Outro entrevistado conta uma situação vivida que remete tanto à individualização das questões que surgem em uma crise e durante a internação, sinalizadora de uma impostura ética e de uma impossibilidade institucional de colocar-se em crise, quanto a uma certa patologização da experiência e das expressões singulares, aliada ao descrédito quanto à pessoa e a um afastamento da vida. Quando falávamos dos valores morais que ainda circulam intensamente nas relações atuais com a "loucura", citou um recurso por ele utilizado durante sua própria internação:

    [...] tem uma coisa que eu fiz na minha internação que foi o seguinte: à medida que eu falava das coisas que tinham acontecido comigo, eu sentia que meu psiquiatra não me dava muita atenção e me mandava para o leito, para continuar na internação. Aí eu percebi isso e comecei a parar de falar sobre os problemas. Eu estava num grau em que dava para ter uma visão legal. Quando eu saí da internação, eu fui procurar uma advogada minha e fui processar o Jornal O Dia, no qual eu trabalhava. Aí o cara: "Você não falou que tinha esquecido isso" ? Eu respondi: Não, esqueci naquele momento em que eu estava ali, porque se eu continuasse falando eu não ia sair dali nunca, mas esses problemas me afetaram e eu não vou conseguir esquecer isso nunca (Integrante do Movimento da Luta Antimanicomial).
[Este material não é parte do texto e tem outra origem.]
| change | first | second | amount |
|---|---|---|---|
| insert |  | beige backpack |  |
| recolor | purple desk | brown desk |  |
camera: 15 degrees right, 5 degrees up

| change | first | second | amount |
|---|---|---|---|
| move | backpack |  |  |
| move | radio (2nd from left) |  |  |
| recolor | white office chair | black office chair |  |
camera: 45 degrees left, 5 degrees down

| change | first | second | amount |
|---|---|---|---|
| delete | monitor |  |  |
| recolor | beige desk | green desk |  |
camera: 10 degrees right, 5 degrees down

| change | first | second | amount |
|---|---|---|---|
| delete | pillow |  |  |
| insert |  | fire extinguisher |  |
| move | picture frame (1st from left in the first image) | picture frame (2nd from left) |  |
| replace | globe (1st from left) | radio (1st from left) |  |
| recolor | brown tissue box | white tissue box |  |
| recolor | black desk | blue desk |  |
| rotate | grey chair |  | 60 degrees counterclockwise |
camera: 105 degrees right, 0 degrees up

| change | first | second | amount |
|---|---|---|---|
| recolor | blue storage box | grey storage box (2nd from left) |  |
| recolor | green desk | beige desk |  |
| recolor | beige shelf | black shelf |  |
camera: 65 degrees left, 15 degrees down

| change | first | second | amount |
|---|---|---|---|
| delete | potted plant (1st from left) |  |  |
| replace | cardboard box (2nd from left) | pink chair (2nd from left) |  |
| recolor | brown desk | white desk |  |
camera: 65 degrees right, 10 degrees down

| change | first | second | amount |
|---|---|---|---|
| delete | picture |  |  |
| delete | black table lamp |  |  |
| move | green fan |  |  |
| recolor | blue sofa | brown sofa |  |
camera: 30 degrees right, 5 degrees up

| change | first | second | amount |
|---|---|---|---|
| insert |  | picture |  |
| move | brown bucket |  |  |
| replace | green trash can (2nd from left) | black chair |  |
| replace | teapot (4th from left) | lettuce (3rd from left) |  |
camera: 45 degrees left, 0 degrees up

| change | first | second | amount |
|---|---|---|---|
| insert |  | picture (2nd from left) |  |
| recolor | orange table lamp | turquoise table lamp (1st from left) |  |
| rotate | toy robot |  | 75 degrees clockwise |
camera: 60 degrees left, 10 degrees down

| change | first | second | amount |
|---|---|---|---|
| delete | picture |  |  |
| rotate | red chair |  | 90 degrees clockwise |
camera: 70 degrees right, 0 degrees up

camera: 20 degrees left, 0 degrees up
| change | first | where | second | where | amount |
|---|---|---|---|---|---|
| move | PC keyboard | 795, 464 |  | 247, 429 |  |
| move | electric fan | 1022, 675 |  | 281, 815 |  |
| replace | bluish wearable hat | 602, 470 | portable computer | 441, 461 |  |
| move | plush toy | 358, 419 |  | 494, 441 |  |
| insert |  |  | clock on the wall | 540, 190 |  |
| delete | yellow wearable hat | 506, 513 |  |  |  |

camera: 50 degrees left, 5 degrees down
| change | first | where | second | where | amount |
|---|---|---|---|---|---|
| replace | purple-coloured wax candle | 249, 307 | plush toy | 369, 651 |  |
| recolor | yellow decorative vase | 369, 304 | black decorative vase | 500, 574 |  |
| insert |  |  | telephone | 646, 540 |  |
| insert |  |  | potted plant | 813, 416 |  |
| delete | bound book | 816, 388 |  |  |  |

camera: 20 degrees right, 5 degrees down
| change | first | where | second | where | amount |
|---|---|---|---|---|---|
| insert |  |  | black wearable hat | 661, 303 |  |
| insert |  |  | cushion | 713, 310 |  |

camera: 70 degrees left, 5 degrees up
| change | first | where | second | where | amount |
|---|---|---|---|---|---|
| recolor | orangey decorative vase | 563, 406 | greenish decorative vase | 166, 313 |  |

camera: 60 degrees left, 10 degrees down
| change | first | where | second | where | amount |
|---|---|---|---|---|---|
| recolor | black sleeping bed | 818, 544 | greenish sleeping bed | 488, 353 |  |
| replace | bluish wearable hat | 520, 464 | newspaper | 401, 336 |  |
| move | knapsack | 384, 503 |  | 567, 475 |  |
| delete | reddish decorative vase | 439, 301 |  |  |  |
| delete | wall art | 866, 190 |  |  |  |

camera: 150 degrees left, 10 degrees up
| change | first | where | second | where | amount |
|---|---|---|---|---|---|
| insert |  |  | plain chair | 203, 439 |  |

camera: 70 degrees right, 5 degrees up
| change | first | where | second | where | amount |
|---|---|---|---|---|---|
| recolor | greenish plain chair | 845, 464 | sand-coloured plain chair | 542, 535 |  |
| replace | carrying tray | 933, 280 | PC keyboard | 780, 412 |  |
Dessa forma, percebe-se que a segunda idéia por nós proposta, a da definição de crise enquanto construída conforme os dispositivos, atravessa nitidamente a primeira. Nesta linha, Dell’Ácqua e Mezzina (1991) propõem uma definição de crise que considere os dispositivos que participam da produção cultural da mesma, de sua leitura enquanto acontecimento social e subjetivo, e das respostas que lhe são dadas. Situam a definição de crise em relação a um contexto histórico específico e a acontecimentos sociais, familiares etc, que geralmente acabam sendo lidos do ponto de vista psiquiátrico. Retiram, assim, a crise do mero estatuto de acontecimento psicopatológico individual e reafirmam sua complexidade:

    É seguramente difícil uma definição única da crise em psiquiatria. Qualquer esquema para defini-la deve, em todo caso, considerar a organização psiquiátrica existente naquela área e naquele momento histórico particular. Existe, de fato, um valor-limite a estas duas contingências, além do qual os problemas emocionais, psicológicos, de relação, sociais e os fatos da vida assumem as características da crise e se tornam de interesse psiquiátrico específico (DELL’ÁCQUA;  MEZZINA, 1991, p. 53).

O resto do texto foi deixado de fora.